Overdoses were common and accepted for what they were. Hospital’s usually found their ERs and bed towers filled beyond capacity the following morning, and it often took almost a week to process and administer care to every patient. Politicians, when asked how they could better manage the festivities, frequently responded ambiguously so as not to infuriate any of their constituents. It seemed the entire affair was more or less a necessary evil to maintain order and keep happiness at acceptable levels.

The workday ended later than Oscar wanted, and he quickly went home to change out of his work clothes and into something that would permit him to live a little, let his hair down, and so on.

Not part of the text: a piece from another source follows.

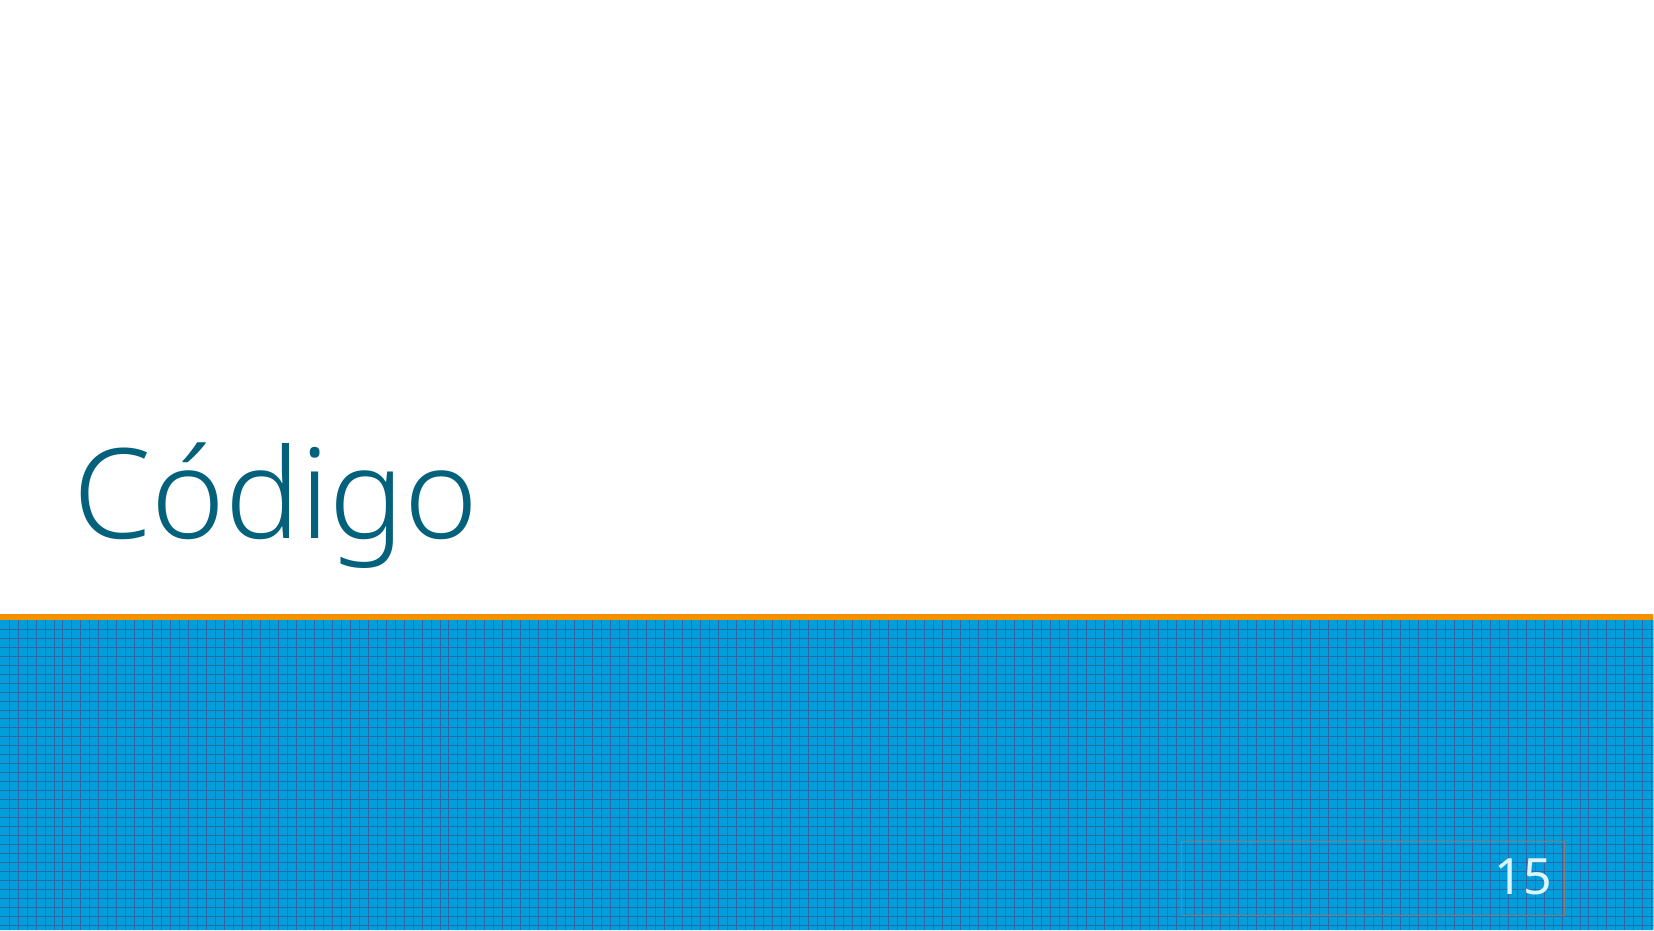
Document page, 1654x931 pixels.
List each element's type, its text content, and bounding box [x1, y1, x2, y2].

title Código [73, 44, 1551, 576]
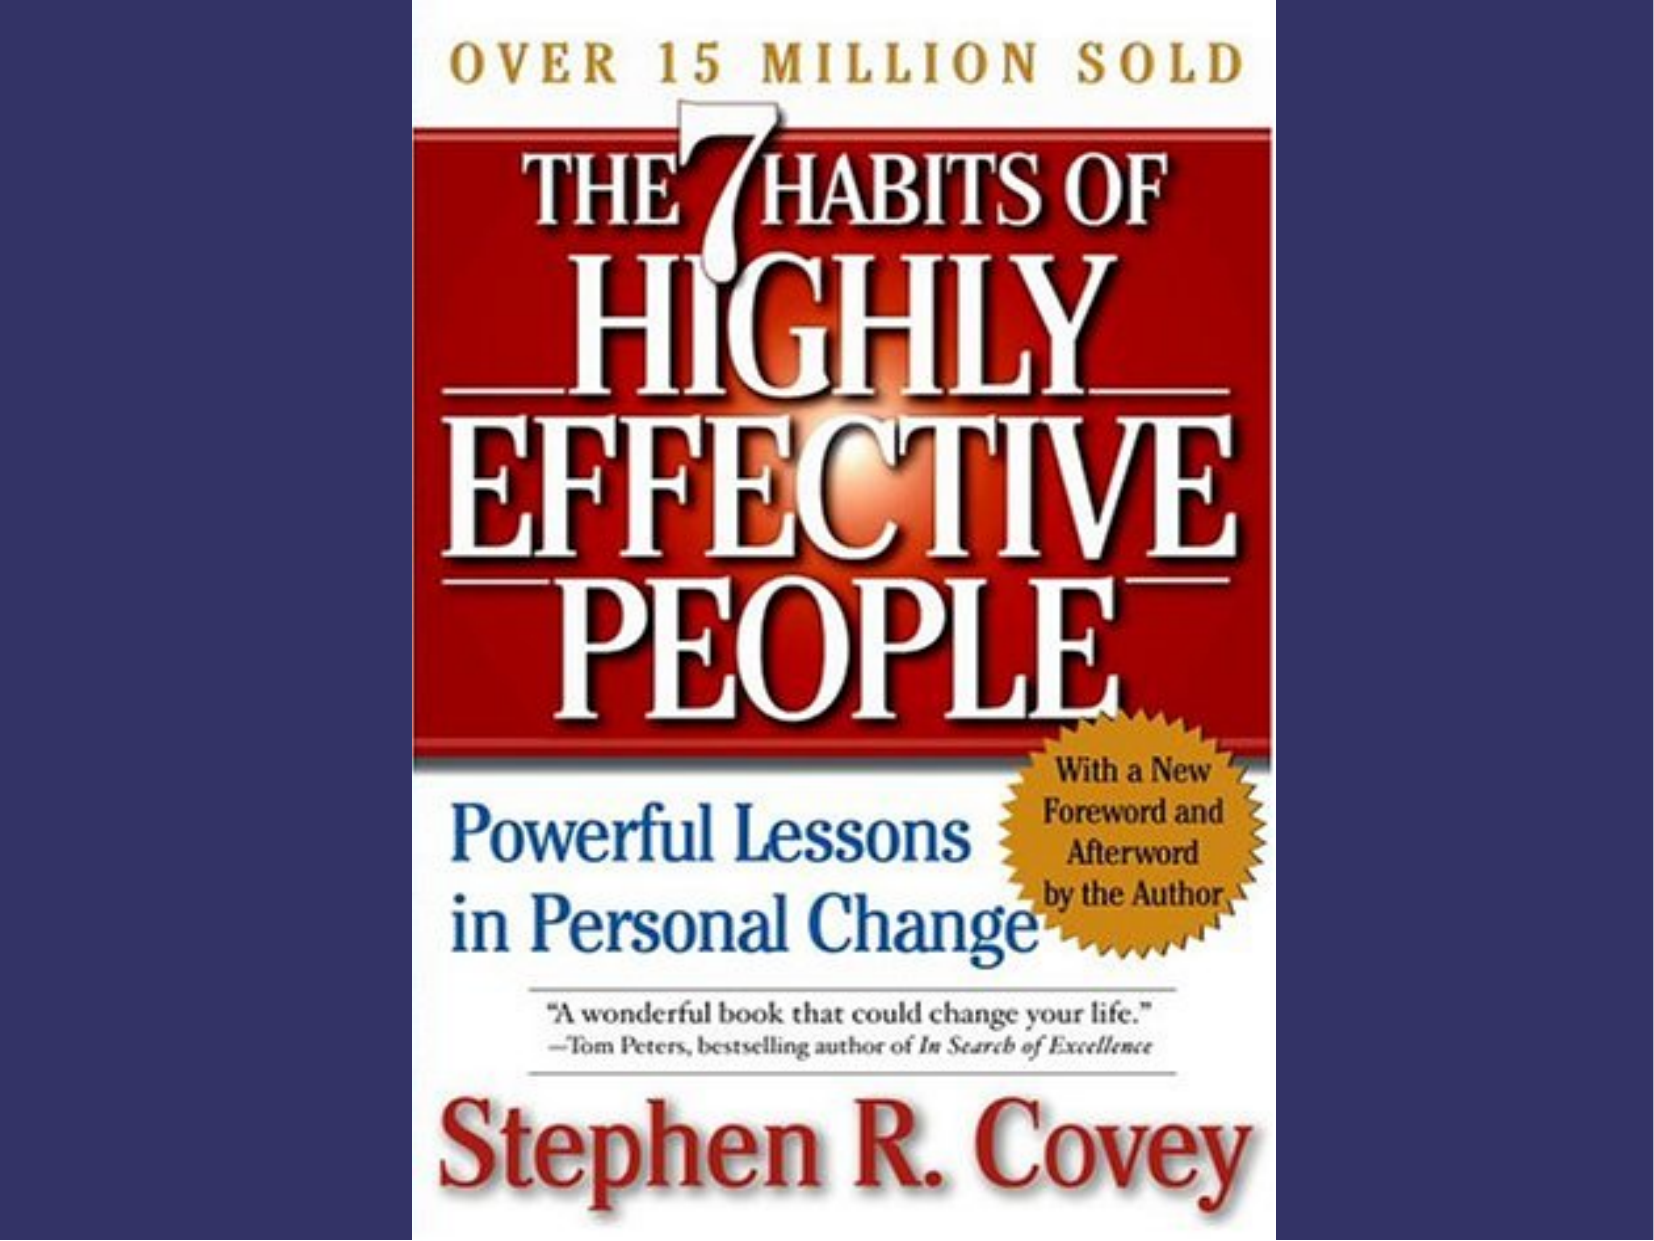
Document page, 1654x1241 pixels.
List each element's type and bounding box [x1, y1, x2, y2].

He arrived at Blair’s, dimly lit and decked in ghostly and ghoulish ornamentations, where loud music was pounding. The crowd had a raw energy, an unstoppable energy, a lift from which no one so much as considered the prospect of the inevitable downturn. From the sprinkler system drugs rained down in a fine mist, seeping into clothes and lungs with equal indifference. The party stormed on for a few hours before nearly all in attendance, clothed in everything from togas to pinstripe suits, had either passed out where they stood or went home to retire to the most easily accessible places in their homes. The music died down until it could no longer be heard, and somewhere far off in the distance, as if reaching the space from the end of a dark tunnel, voices murmured.

“Do you think we should have let Blair eat all the candy?” the woman asked.

“Well honey he is ten now. Halloween’s going to start meaning less and less to him as he gets older, so we might as well let him enjoy it. Besides, its just one night, and after eating his weight in sugar I think he’ll probably sleep the whole way through the weekend,” the man responded.

“I don’t think I’ve ever seen him so amped up. I bet his dopamine center was having the party of the century.”

“Well he probably wont want to eat another piece of candy till Christmas after tonight.”

The man left the room and the woman lingered a moment longer, smiling at her sleeping son sprawled out on his bed. She flicked off the lights and left the room, shutting the door quietly behind her and officially ending the year’s Halloween Party.